> _What the task asks_:
Copy out the lines of the records below, and only those lines, from the one with "611: 1200000 -> 1476613.8" through the one with "614: 300000 -> 0", exactly as they appear.

> _Recorded data_:
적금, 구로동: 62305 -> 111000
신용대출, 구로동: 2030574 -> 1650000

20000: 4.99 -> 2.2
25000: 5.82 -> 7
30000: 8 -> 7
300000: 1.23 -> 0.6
* * *
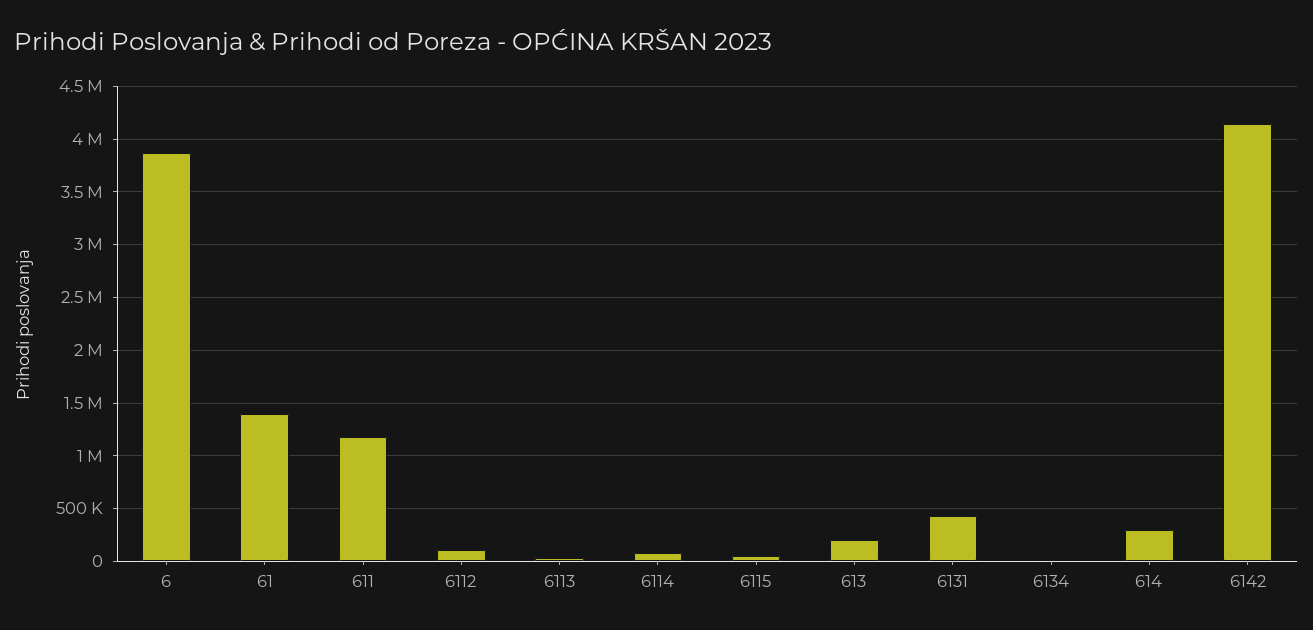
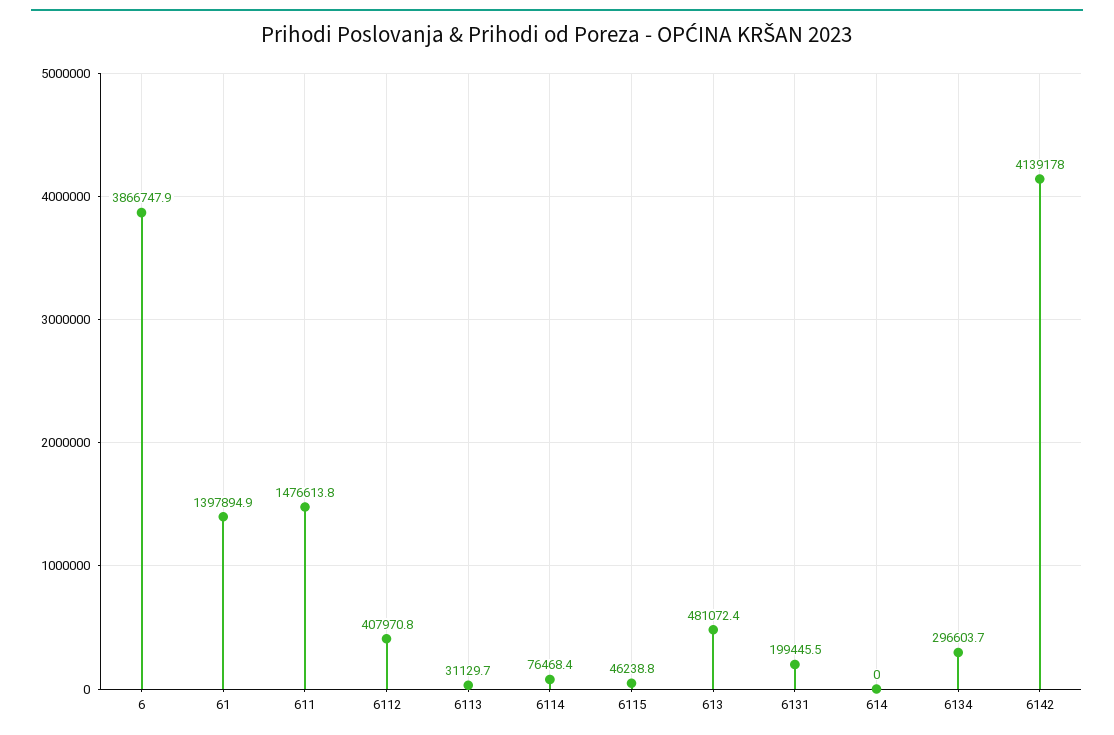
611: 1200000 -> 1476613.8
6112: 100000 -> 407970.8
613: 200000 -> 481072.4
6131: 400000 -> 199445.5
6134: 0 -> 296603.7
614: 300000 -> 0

> _Result below_:
611: 1200000 -> 1476613.8
6112: 100000 -> 407970.8
613: 200000 -> 481072.4
6131: 400000 -> 199445.5
6134: 0 -> 296603.7
614: 300000 -> 0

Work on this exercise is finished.